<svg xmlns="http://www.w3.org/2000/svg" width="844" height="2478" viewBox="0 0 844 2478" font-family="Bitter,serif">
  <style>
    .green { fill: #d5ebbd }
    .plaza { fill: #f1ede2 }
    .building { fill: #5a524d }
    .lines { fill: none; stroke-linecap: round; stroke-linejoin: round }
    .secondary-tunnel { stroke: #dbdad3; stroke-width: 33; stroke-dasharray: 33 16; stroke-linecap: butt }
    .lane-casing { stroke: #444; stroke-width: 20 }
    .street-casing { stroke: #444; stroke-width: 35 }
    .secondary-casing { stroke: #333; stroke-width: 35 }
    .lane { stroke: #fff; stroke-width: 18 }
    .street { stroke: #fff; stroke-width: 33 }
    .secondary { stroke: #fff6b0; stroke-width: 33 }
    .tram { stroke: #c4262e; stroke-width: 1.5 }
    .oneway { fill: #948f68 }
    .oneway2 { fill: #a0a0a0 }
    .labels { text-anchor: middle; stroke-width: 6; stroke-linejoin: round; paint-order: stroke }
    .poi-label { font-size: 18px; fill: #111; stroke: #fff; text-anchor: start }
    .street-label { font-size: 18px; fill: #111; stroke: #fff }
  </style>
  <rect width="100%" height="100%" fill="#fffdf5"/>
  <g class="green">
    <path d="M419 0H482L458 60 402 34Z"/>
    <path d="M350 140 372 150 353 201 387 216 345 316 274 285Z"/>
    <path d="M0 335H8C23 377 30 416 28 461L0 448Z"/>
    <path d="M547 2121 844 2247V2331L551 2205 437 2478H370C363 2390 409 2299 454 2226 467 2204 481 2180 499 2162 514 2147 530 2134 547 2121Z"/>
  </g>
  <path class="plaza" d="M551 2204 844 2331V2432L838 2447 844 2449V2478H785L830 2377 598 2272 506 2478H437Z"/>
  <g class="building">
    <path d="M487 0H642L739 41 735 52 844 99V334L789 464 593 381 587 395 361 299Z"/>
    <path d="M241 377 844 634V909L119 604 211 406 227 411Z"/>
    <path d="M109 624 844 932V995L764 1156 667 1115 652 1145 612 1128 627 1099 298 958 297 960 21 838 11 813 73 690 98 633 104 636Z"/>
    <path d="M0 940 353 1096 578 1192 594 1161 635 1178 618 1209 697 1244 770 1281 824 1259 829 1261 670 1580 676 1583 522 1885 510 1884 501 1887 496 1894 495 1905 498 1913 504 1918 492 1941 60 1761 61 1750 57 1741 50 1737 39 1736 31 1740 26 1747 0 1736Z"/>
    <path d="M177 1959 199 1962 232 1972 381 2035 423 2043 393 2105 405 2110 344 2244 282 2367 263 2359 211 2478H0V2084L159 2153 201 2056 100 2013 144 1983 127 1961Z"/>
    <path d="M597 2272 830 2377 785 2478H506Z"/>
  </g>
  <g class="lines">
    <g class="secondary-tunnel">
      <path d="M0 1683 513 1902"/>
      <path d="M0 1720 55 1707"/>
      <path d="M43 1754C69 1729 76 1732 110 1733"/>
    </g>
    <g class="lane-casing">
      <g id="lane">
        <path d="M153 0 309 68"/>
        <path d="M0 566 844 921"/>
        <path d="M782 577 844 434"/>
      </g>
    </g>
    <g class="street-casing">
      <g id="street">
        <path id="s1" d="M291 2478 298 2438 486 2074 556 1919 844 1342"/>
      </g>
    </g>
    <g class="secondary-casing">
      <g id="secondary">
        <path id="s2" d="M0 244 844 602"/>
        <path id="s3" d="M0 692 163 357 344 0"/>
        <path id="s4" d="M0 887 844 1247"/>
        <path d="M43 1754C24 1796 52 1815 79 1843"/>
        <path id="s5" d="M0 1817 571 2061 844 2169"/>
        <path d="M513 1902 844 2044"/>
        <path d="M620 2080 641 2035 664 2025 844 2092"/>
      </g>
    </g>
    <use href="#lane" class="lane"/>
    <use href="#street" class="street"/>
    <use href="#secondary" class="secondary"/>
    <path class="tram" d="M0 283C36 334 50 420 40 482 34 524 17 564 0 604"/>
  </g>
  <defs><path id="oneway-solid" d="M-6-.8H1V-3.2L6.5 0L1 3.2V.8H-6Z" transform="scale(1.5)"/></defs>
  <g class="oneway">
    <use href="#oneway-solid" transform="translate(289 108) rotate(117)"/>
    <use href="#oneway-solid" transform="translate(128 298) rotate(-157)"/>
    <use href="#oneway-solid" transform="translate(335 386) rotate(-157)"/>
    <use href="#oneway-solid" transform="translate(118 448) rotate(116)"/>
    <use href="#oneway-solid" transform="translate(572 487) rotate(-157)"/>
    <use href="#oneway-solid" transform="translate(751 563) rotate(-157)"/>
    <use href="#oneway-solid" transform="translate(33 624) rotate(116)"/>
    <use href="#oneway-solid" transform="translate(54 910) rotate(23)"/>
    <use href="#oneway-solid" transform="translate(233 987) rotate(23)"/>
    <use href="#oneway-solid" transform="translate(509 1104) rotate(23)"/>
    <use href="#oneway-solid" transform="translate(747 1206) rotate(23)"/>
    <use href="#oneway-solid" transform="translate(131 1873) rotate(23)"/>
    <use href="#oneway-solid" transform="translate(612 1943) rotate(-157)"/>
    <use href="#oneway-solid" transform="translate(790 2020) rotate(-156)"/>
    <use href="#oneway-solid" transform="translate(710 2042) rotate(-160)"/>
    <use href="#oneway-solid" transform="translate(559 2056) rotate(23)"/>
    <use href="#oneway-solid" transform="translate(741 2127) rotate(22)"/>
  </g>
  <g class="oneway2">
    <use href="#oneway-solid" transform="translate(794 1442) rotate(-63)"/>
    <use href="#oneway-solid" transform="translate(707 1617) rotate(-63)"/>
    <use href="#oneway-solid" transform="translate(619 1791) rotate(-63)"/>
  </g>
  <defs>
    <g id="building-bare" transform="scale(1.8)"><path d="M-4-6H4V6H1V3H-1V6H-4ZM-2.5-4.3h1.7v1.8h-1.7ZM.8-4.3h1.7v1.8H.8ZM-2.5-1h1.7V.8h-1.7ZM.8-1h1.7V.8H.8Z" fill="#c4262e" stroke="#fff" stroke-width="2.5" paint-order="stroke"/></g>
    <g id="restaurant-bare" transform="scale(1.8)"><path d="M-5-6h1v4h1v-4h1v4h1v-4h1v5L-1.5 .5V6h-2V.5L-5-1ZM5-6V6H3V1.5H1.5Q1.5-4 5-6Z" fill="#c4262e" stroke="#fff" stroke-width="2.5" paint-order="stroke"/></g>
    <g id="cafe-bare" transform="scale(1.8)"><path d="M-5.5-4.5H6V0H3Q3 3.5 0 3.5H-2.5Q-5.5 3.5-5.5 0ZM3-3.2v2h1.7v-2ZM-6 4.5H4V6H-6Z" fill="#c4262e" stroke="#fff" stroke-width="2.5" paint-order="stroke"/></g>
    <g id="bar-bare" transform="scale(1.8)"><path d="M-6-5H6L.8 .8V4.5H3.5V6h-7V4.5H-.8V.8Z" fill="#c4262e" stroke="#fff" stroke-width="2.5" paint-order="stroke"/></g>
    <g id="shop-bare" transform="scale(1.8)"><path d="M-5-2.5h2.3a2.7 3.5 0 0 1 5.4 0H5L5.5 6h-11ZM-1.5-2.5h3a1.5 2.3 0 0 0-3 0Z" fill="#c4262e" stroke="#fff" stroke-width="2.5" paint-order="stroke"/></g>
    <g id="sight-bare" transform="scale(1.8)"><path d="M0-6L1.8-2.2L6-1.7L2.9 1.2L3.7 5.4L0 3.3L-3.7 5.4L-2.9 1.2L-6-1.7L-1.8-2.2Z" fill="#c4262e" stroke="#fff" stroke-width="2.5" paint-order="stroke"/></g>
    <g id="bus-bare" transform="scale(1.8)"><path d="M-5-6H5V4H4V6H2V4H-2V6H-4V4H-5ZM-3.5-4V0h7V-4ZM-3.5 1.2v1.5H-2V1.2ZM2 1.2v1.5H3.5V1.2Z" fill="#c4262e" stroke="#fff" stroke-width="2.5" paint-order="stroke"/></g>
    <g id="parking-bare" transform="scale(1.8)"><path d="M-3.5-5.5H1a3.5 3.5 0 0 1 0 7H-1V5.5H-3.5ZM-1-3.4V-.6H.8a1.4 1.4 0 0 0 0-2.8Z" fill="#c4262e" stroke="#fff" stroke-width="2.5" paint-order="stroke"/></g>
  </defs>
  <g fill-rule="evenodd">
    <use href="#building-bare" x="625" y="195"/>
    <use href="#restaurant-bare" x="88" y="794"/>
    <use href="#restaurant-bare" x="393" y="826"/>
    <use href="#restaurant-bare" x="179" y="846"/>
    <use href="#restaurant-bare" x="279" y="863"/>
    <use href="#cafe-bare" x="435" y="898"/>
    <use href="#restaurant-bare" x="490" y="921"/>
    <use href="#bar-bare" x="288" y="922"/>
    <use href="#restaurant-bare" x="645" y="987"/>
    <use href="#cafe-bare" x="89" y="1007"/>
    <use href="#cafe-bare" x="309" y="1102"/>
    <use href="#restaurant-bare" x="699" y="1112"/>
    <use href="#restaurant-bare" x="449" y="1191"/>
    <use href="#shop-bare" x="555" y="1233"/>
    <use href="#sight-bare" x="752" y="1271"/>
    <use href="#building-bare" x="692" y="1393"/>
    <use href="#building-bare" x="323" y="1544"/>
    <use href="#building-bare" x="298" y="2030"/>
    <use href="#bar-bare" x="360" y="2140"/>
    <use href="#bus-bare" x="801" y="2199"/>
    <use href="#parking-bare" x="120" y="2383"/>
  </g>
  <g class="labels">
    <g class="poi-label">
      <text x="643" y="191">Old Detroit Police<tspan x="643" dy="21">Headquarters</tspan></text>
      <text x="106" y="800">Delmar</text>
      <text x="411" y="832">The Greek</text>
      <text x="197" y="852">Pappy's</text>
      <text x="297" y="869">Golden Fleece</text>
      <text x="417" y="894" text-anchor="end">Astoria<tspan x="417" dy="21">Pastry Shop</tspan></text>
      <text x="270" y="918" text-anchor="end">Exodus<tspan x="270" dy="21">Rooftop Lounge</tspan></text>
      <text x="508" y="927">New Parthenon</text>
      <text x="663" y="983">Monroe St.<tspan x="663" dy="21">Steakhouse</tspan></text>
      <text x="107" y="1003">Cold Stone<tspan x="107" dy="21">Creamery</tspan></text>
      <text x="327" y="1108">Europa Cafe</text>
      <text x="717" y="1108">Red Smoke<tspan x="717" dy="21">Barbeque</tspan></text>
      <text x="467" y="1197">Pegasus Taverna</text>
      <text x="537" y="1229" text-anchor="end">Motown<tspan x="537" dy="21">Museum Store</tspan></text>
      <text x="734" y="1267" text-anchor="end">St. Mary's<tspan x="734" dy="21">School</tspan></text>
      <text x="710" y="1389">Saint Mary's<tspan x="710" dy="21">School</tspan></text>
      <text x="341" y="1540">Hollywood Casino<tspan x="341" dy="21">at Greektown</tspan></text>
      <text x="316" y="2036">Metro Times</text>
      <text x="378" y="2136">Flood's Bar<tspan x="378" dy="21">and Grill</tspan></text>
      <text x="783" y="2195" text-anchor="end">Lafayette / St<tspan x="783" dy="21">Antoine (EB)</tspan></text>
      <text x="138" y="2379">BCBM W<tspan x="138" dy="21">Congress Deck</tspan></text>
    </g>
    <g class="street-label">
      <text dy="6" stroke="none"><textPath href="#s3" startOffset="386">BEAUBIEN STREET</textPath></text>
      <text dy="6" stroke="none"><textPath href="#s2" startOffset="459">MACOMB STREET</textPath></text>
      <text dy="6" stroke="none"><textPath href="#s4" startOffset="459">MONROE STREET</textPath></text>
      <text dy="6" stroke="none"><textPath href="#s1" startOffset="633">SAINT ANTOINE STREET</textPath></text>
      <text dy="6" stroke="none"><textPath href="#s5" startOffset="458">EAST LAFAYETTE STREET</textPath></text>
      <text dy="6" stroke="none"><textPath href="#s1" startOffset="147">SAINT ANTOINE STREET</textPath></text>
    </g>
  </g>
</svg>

Required work = Scan the records above and show every line in which the word "lines" occurs.

The completed task =
    .lines { fill: none; stroke-linecap: round; stroke-linejoin: round }
  <g class="lines">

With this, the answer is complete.